In November 2022, building on the clinic’s work with BVP, Monk filed suit in federal court seeking redress for harm caused by long-standing racial disparities in the VA’s administration of veterans’ benefits programs. In June 2023, he amended his suit to add claims on behalf of the estate of his father, Conley Monk, Sr., a U.S. Army veteran of World War II who fought at Normandy and who was denied VA benefits upon his return in the 1940s, and on behalf of a proposed nationwide class of Black veterans.

Mike Wishnie speaks into a microphone with a screen behind him reading Equity Award 2023 Honoree Yale Law School Veterans Legal Services Clinic
Professor Mike Wishnie speaks at the awards ceremony with BVP Executive Director Richard Brookshire and YLS students looking on.

Several YLS students who work in the clinic and recent alumni attended the awards ceremony at NikeNYC, including Mike Sullivan ’24, a Marine veteran. 

“BVP’s advocacy has reshaped how this country, up to the highest levels of government, understands and confronts the historic discrimination that our nation’s Black veterans have faced for generations and continue to face today,” Sullivan said. “Thanks to BVP’s tireless work, there is a real promise of justice for these veterans.”

Sullivan added that it was humbling to follow in the footsteps of a long line of students who have worked in support of BVP’s advocacy.

Adam Henderson ’23 also attended the ceremony and said the award recognizes a great partnership between BVP and the clinic. 

“The award is indicative of all the hard work of so many people who have worked diligently toward the noble goal of achieving a more equitable system for Black veterans,” he said. “I am so proud the clinic received this award and I look forward to seeing what the partnership achieves together in the future.”

Deja Morehead ’25 added, “Students in the clinic have been diligently serving veterans for over a decade. We strive to ensure that veterans’ voices are heard and that their stories are told. I am grateful that the Black Veterans Project recognizes the clinic’s contributions toward equity and justice.”

“The Black Veterans Project is an extraordinary organization led by a visionary U.S. Army veteran and storyteller, Richard Brookshire,” said Michael J. Wishnie ’93, William O. Douglas Clinical Professor of Law and director of the Veterans Legal Services Clinic. “It is an enormous honor that BVP has entrusted the clinic with this vital work, seeking recognition and redress for generations of Black veterans who came home from their faithful service only to be denied a college education, a first home for their family, and compensation and care for their wounds. It has also been an immense joy to undertake this effort together with Richard and his team.”

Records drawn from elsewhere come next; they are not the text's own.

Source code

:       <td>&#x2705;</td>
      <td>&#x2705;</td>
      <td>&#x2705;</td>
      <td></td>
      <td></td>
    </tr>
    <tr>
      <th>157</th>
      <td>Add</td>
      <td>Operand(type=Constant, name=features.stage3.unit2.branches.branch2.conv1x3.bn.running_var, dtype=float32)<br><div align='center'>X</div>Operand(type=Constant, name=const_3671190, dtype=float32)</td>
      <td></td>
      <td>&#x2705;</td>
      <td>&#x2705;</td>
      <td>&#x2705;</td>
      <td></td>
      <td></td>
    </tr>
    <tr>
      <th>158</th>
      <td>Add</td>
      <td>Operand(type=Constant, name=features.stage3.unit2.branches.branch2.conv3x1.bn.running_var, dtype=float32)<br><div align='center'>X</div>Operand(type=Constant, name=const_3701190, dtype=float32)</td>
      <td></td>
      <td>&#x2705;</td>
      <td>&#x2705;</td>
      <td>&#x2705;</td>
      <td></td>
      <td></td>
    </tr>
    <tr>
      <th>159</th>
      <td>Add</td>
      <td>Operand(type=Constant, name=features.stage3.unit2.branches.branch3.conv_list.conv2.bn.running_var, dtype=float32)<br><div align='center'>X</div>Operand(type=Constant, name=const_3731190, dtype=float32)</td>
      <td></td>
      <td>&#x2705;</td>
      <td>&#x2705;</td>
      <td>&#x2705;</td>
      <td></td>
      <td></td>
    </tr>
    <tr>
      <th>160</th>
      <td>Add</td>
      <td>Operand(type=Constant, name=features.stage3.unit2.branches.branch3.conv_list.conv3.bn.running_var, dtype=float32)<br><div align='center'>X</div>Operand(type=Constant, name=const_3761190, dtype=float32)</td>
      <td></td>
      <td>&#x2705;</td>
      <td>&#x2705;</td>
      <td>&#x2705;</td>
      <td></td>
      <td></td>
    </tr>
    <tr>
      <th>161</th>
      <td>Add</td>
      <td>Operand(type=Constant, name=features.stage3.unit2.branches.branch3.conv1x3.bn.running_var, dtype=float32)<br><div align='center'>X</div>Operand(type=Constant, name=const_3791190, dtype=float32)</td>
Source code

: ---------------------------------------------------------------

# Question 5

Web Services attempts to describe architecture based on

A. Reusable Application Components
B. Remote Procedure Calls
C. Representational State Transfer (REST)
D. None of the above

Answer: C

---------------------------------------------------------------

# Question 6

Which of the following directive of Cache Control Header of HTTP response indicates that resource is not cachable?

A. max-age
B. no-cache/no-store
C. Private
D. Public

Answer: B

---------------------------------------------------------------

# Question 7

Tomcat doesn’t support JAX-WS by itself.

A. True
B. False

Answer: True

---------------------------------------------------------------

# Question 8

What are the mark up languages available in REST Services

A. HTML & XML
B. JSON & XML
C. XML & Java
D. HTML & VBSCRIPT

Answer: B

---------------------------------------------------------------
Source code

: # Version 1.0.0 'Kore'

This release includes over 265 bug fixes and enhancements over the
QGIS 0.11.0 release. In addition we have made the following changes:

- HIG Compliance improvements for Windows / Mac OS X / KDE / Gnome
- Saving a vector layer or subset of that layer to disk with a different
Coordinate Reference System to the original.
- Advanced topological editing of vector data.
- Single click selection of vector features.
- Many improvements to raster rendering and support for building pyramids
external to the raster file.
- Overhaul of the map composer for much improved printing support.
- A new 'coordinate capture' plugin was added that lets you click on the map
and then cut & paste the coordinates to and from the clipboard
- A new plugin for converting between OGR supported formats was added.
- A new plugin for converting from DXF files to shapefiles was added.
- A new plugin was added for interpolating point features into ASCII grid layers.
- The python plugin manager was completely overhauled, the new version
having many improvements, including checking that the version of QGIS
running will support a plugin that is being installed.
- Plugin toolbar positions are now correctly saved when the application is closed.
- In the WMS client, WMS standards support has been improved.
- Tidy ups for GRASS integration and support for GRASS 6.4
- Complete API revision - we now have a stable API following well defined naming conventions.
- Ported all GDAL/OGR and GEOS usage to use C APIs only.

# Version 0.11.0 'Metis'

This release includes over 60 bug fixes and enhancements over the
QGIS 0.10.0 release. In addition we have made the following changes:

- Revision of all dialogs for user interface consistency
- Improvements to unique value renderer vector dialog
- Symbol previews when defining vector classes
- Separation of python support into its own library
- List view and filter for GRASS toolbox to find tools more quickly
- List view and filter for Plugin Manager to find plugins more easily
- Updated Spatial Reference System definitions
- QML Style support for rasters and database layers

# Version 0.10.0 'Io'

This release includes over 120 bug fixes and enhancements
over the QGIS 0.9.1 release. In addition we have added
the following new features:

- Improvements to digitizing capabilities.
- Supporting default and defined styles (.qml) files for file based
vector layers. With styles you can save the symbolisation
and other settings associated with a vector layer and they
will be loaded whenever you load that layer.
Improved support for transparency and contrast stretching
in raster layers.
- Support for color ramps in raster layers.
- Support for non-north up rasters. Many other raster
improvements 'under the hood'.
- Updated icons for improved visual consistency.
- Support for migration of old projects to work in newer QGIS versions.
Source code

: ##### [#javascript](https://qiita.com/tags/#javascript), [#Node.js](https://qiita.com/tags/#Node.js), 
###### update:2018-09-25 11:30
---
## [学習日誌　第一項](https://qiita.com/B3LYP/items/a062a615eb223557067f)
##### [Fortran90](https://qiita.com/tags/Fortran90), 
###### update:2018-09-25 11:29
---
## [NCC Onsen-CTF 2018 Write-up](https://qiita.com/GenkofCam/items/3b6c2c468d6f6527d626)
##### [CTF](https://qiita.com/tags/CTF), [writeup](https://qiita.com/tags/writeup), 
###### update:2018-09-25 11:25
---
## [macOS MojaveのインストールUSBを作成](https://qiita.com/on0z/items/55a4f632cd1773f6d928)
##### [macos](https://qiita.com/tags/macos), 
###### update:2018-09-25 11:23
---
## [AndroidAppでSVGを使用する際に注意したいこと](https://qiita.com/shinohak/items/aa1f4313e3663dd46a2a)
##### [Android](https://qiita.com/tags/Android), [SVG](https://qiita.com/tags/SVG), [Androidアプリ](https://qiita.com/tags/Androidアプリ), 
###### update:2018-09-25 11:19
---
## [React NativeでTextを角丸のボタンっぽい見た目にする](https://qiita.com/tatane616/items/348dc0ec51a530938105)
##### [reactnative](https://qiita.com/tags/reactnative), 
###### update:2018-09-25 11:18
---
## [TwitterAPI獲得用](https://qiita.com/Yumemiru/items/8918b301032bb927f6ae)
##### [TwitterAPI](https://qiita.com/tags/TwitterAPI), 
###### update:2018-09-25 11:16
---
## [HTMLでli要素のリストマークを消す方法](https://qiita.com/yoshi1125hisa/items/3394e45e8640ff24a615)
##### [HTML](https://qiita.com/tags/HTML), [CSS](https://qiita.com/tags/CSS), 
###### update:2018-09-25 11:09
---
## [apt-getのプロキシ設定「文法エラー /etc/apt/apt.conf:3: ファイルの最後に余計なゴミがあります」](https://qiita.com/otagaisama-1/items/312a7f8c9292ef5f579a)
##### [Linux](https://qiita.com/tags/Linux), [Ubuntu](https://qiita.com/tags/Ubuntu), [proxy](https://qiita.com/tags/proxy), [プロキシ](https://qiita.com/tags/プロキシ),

The Black Veterans Project advances research and public education to address long-standing racial inequities across the military and veteran landscape. BVP uses research and storytelling to advance racial equity in and out of uniform and to lead a movement for racial inclusion and justice across the United States military while ensuring the welfare of all Black veterans who have served.  

The Veterans Legal Services Clinic, part of the Jerome N. Frank Legal Services Organization at Yale Law School, represents veterans and veterans’ organizations in individual and national litigation and regulatory and legislative reform efforts.